Friday, March 4, 2011

FEBRUARY 32, 2011 - the end

How fitting, Thou drollest of Stage Directors, to call me out today for one more dove release.

why eye . . . must change my life

Okay, homing pigeon.

Not the sign of inspiration winging in, but that common bird, hardy and resilient with a useful trick of knowing how to come home - and yes, I get the significance there. (I am willing to be Thy pigeon, if Thou wilt plant in me a sure way home.)  Pigeon made dove  by word alone when I say the words:  To conclude this service, this pure white dove will be released as a symbol . . . 

"You and your symbols,"  my friend said recently, trying to rein me in.  Shaking her head at the way I had waxed ecstatic describing the shabby-but-graceful fox-trotting middle-aged couple who'd danced a private enactment of the lightness and forbearing unity that is one kind of marriage.  My friend was shaking her head at me like I made these "symbol" thingies up myself.


why eye . . . still dream of flying

But did I do this bird trick?  Did I arrange the plot so neatly?  Did I set out to begin and end this long, overlong, stretched-over-two-years-long, who-am-I-and-where-am-I-going scene like this?  I did not.

Pigeons and funerals?  Not my doing.  I never saw it coming until just now.

I'm just catching Thy joke.  Appreciating Thy sly wit.  

why eye . . . remember I have wings
Because Thou knowest it was that long-ago funeral-bird-fiasco that drove me to begin this blog in the first place. As an incident too perfectly apt to my situation then.  An outward picture of an inward truth. (i.e. SYMBOL and not of my making)

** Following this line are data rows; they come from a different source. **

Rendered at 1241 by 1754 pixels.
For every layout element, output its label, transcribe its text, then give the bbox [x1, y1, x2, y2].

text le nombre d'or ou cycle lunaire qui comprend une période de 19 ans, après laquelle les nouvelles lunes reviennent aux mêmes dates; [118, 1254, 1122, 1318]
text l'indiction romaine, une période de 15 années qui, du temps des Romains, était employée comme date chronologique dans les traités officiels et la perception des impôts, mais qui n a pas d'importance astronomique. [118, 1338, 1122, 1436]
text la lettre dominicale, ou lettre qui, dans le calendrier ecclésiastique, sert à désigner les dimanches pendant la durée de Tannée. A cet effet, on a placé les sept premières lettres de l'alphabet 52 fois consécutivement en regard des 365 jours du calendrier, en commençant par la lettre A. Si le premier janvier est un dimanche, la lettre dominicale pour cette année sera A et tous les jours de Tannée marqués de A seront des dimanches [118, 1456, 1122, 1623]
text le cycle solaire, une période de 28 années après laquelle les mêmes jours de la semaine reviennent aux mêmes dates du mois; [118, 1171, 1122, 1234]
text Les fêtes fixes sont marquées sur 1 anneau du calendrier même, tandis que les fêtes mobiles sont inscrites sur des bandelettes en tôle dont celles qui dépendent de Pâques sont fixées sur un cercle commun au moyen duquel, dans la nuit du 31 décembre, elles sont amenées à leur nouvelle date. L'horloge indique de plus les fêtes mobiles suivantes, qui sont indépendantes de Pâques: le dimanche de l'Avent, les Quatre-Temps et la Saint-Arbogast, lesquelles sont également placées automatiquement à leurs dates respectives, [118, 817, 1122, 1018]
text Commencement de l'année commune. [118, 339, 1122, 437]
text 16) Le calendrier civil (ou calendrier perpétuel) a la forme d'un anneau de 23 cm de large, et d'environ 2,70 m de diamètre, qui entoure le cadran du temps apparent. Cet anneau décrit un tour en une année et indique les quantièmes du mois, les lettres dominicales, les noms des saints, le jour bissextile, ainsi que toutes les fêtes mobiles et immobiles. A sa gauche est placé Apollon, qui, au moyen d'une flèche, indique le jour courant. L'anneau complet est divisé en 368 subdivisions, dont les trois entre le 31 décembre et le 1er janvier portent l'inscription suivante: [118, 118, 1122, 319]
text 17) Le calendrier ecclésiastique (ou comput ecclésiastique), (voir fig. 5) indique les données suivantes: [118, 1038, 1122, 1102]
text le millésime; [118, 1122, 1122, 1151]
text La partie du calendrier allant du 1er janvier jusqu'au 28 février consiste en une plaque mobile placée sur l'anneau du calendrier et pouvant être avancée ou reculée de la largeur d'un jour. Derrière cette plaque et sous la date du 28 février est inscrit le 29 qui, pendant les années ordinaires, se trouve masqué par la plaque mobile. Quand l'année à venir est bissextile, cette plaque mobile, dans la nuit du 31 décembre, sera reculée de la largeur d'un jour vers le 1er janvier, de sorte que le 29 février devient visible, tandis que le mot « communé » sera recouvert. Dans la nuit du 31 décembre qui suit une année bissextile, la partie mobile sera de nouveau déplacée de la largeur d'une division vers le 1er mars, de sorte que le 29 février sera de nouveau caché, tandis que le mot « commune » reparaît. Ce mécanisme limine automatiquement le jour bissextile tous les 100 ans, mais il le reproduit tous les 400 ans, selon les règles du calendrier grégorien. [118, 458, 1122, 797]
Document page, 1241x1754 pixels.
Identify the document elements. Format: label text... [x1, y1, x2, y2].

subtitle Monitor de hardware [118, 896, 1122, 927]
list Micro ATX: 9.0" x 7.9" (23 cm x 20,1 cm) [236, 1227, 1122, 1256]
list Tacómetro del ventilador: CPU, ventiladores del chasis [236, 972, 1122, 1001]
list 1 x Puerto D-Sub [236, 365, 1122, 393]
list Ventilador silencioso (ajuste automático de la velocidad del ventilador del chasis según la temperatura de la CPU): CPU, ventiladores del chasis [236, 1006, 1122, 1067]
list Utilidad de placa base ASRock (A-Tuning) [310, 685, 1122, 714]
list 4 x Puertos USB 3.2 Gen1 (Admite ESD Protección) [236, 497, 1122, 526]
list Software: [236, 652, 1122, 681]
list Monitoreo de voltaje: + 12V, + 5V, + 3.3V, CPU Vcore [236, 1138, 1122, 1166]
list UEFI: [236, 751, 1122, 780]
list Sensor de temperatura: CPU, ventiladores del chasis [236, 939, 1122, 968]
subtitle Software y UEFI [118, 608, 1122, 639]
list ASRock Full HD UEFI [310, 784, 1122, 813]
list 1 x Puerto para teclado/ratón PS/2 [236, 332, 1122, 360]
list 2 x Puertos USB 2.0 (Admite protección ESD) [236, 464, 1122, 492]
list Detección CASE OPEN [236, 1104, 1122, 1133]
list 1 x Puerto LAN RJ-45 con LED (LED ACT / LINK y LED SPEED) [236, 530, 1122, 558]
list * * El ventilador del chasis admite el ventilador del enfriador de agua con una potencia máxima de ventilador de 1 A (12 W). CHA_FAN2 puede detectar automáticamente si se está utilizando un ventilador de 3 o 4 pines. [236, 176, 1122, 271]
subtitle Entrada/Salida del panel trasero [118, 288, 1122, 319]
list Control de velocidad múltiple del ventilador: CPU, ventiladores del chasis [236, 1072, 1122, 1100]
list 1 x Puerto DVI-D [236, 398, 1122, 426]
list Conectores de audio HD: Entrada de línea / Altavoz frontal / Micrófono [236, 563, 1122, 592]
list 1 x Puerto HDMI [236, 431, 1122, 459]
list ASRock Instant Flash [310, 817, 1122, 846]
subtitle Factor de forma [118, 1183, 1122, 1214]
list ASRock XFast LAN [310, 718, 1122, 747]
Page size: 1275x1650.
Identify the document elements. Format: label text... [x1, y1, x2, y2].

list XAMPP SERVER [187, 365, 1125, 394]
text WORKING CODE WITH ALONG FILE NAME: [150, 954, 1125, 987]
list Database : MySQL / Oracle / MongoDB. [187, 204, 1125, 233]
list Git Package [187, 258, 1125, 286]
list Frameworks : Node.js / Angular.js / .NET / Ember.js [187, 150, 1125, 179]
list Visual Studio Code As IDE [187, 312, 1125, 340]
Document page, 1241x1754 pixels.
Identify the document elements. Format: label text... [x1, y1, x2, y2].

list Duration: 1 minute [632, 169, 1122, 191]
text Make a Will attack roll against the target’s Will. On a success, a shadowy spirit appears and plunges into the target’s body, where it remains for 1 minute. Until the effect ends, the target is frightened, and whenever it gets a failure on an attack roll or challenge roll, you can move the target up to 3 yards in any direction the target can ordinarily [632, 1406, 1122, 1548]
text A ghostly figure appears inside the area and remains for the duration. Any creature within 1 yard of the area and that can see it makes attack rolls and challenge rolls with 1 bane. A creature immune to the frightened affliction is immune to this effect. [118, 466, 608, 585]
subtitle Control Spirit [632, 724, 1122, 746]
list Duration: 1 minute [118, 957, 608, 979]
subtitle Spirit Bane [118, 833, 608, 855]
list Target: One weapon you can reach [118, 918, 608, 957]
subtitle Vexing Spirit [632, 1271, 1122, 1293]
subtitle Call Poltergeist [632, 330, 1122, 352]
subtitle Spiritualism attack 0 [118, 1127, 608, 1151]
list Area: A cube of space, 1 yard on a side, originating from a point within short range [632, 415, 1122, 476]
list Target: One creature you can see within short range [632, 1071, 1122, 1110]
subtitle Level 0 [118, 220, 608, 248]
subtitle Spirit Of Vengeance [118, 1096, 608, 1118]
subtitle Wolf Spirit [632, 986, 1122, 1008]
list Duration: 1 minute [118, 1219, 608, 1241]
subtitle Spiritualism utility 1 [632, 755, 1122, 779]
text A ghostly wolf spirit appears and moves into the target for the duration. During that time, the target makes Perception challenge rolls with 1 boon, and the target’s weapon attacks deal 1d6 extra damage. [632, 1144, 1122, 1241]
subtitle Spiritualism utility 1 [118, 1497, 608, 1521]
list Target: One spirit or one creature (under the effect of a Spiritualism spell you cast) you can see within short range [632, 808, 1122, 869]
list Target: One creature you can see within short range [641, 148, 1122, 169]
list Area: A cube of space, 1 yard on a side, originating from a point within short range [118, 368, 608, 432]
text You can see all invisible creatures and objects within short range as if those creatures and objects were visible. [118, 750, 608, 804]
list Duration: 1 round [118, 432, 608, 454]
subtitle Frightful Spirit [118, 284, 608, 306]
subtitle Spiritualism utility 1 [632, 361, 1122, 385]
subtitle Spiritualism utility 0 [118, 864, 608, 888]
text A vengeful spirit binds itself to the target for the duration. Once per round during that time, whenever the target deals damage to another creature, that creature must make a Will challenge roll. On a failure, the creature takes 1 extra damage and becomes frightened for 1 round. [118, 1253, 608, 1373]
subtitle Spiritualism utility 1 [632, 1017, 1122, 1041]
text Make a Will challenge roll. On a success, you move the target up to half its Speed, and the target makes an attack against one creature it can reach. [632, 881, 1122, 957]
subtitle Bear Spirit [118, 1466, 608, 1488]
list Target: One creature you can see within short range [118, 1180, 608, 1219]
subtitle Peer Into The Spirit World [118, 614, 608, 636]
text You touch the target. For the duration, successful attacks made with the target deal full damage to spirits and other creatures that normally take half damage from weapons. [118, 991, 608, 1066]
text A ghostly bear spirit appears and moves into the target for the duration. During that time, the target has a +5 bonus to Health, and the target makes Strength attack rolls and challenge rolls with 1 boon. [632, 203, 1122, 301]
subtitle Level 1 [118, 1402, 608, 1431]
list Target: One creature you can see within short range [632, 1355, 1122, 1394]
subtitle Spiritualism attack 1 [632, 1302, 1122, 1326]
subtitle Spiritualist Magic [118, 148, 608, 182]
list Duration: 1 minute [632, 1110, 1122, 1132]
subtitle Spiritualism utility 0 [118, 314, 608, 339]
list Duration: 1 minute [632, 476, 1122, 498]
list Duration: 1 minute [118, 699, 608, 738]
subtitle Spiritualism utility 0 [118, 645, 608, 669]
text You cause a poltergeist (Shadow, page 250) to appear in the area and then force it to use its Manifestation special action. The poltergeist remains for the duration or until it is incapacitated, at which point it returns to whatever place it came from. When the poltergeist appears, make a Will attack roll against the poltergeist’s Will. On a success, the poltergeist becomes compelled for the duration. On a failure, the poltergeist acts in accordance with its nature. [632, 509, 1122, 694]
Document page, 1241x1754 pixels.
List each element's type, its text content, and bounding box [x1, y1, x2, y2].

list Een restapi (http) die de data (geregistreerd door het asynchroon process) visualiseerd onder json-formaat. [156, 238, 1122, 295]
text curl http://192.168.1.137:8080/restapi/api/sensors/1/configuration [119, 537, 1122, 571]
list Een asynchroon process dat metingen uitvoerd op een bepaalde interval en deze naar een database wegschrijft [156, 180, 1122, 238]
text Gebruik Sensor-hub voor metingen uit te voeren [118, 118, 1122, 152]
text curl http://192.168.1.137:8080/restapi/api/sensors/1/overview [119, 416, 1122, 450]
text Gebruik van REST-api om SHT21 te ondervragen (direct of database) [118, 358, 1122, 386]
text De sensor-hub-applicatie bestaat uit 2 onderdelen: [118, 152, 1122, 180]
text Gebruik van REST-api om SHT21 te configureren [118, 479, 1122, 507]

Only Thou and I remember how much I needed an Imaginary Bicycle, some un-ordinary vehicle, to help me to recover all those too-soon departing doves pigeons doves.  My fledgling chicks, my long-flown ambitions.  (i.e. more SYMBOLS, partly made but mostly found)

I nodded Thy direction last month, when in January (#12) I was called out of the blue, after two years, to once again release another "dove" at a funeral.  I acknowledged it as a sentence remitted, a curse undone, a silly but symbolic second cosmic chance.

why eye . . . am not my cage

When nothing went wrong -- the bird flew as birds should do and at the right spot in time --  I felt the holding pattern I've been stuck in -- for lo, these two too-many years -- was maybe breaking up at last.  That the filibuster was maybe hemming and hawing into his handkerchief, going hoarse at last.  (okay, this symbol I made up myself -- but see? nothing like so powerful and corporeal as Thine).

In the flesh, last month, I held a laugh of release inside my chest (feeling inside something died, something about to be reborn) while I watched two old brothers trying to coordinate their swing-and-toss of a silly bird, symbolic of their father's soul, back into the air.  After saying my magic-symbolic words of transformation and putting the pigeon-now-dove into their hands, I tried to keep my face suitably sober as these two tear-softened gray-haired brothers together tossed their pigeon-dove into the air.

Being a mixed creature myself, I was jubilant standing amid the grievers to feel that maybe my cycle was grinding into action once again.

why eye . . . have flown
Today the grieving family couldn't decide who should release the bird.  After swinging back and forth, they tossed the action to me, as a neutral and unrelated and thus innocent bystander.

And so I held the bird in my own hands and felt beneath my own fingers the eager feathers, the certain strength of wing muscles. Feeling inside myself at the same time the eager heart, the greedy mind, the glowing prospect of going back to school. 

With mourners all around me, I swung my clasped hands up, jumping a little up onto my toes the way you do, watching this feathered hopeful creature take to the sky.

I stood a long moment, with all the other upturned faces, witnessing that lovely bird wing her way unhesitantly home.

And I just have to say, Nicely played, MaestroNicely played.



5 comments:

Mrs. Organic said...

I need to more about this. Please say this isn't the end. A new beginning perhaps?

Lisa B. said...

I have lots of reactions to all of your latest posts, but have hesitated to write comments because I fear I am missing crucial information. Perhaps, somewhere in the in-between, a chat? And in which of those dual degree programs (previous post) will you be enrolled? And more about those doves. Pedantically, I want to know the details!!! (pardon those extra exclamation points. They are for emphasis.)

Clowncar said...

call me shallow, but I got stuck on the idea of bird catastrophe at a funeral. it would make a good story.

Emma J said...

Clowncar - not shallow at all. It did make a pretty good story (See "Perils with Pigeons" -- but I think it would make an even better opening scene of a B-movie!

Lisa B. - definitely a chat - I have been thinking and thinking of something you said this past summer and it has inspired me to DO instead of just wait.

Mrs O - let's call it perpetual reinvention, shall we? My version of meta-shmorphic.

fresca said...

The pigeon/dove nomenclature is a perfect example of the power of words:

At a wedding, who would say, "We shall release these pigeons as a symbol of our love"?

Or at a funeral, "This pigeon represented the departed's soul"?

Lovely pictures & images, by any name.